Scoring is one of the things to know about before heading to the range. When competing in these events, the highest score wins. On each target no more than twelve points can be achieved. Before competing, study the circles on a target such as the one shown in the picture.

The smallest circle represents the twelve ring. Most targets will have several of these quarter sized “goals.” The next ring outlines the ten ring. Naturally, the last ring outside of this will illustrate the necessary shot to score an eight. Any shot outside of these three rings mentioned should be scored as a five. Completely missing the target or hitting the antlers or hoof (if a deer target) will be a no score result. Knowing this, most shoots will not have three-dimensional whitetail targets alone. It is likely there will be other animal targets including black bear, wild boar, turkey, elk, alligator, etc.

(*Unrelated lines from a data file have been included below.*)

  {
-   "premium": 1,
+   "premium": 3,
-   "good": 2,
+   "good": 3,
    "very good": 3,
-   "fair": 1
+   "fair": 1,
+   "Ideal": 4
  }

There are different “classes” to compete in. Why is it important to know this? Each class will shoot from different yardages. Some classes will shoot at closer distances, while other classes will shoot at greater distances. There are a couple of factors that will determine what class a shooter will participate in. The first is the age of the shooter. The second is the equipment being used during the competition.

Each club where a shooter competes will potentially have variations in their rules and regulations. So, it is extremely important to talk to them and ask about specifications within the rules. In most cases the classes are as follows.

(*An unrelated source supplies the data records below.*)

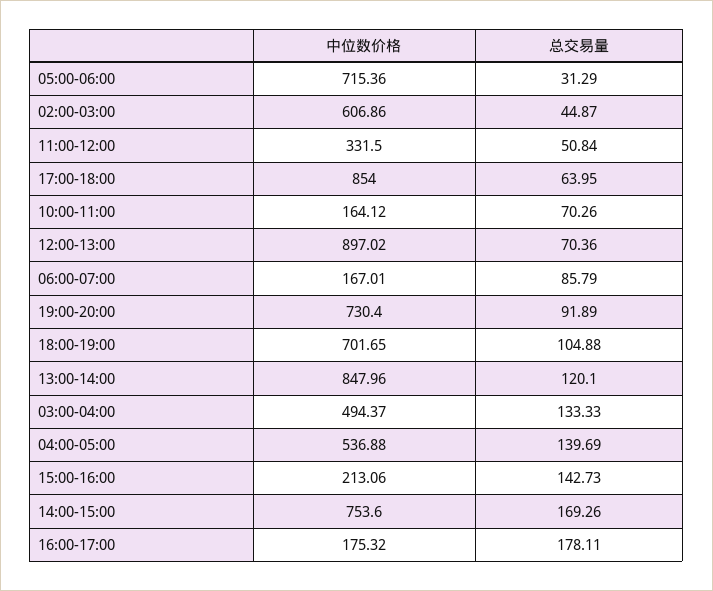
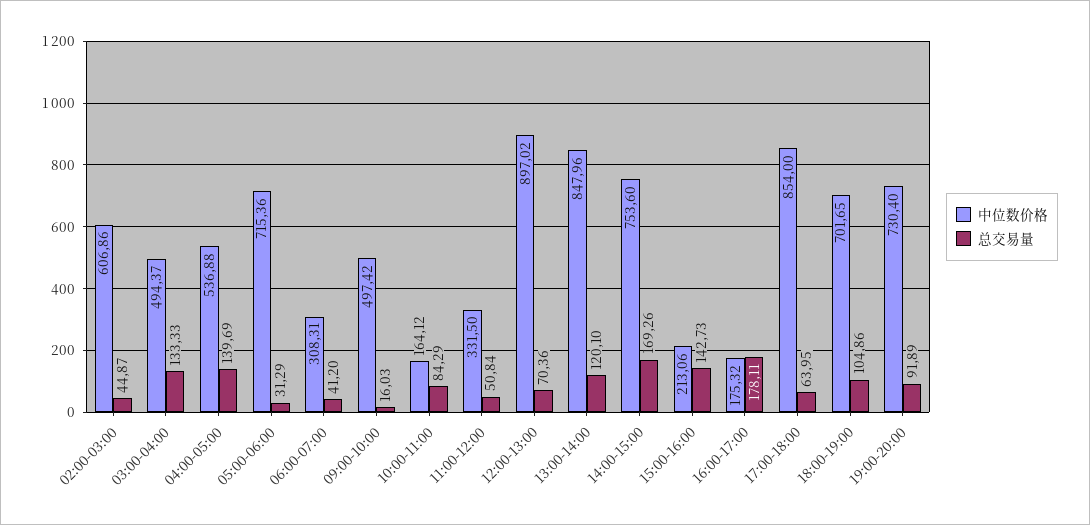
  {
    "中位数价格": {
      "05:00-06:00": 715.36,
      "02:00-03:00": 606.86,
      "11:00-12:00": 331.5,
      "17:00-18:00": 854,
      "10:00-11:00": 164.12,
      "12:00-13:00": 897.02,
-     "06:00-07:00": 167.01,
+     "06:00-07:00": 308.31,
      "19:00-20:00": 730.4,
      "18:00-19:00": 701.65,
      "13:00-14:00": 847.96,
      "03:00-04:00": 494.37,
      "04:00-05:00": 536.88,
      "15:00-16:00": 213.06,
      "14:00-15:00": 753.6,
-     "16:00-17:00": 175.32
+     "16:00-17:00": 175.32,
+     "09:00-10:00": 497.42
    },
    "总交易量": {
      "05:00-06:00": 31.29,
      "02:00-03:00": 44.87,
      "11:00-12:00": 50.84,
      "17:00-18:00": 63.95,
-     "10:00-11:00": 70.26,
+     "10:00-11:00": 84.29,
      "12:00-13:00": 70.36,
-     "06:00-07:00": 85.79,
+     "06:00-07:00": 41.2,
      "19:00-20:00": 91.89,
-     "18:00-19:00": 104.88,
+     "18:00-19:00": 104.86,
      "13:00-14:00": 120.1,
      "03:00-04:00": 133.33,
      "04:00-05:00": 139.69,
      "15:00-16:00": 142.73,
      "14:00-15:00": 169.26,
-     "16:00-17:00": 178.11
+     "16:00-17:00": 178.11,
+     "09:00-10:00": 16.03
    }
  }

The first stake closest to the target will generally be the youth stake. Children sixteen and under will shoot from this location. The next stake out, in most cases will be of interest to those shooting traditional archery. Anyone not using the compound bow will take their stance here. The third stake is for the bowhunter class. This is the most commonly shot class. Those who are using a bow that is strictly set up to hunt will generally be a part of this class. An example of such a bow can be observed in the photos provided. Last on the list will be referred to as the open and competition classes. These contestants will shoot from the greatest distances and are generally the most skilled of archers shooting compound archery equipment.  

Keeping It in Tune

Many competitive enthusiasts shoot year round. But for others, their participation picks up most during the “dead period,” lasting from late January until September. The dreaded months of February through August are the saddest times for an avid deer hunter. However, this time can productively be used to better a hunter’s accuracy for the fall; and who knows, a little fun might be had while doing so. 

Think of this as lifting weights for football. All summer long football players lift and workout to prevent injury and increase strength. The result is a fit and toned body to use on the field when season starts in the fall. Much is the same when comparing these practices to a hunter.

Constantly shooting represents the parallel between football and hunting. Shooting is our weightlifting. It tones the body to become stronger and more accurate through the repetitive nature of muscular memory.

The toning of the body coincides with the toning of the bow itself. By shooting on a regular schedule the bow becomes more accurate through usage. Constant tuning and adjusting of the bow naturally follows frequent shooting. What develops is a well tuned bow and a physically fit body to match up against whitetails in the fall.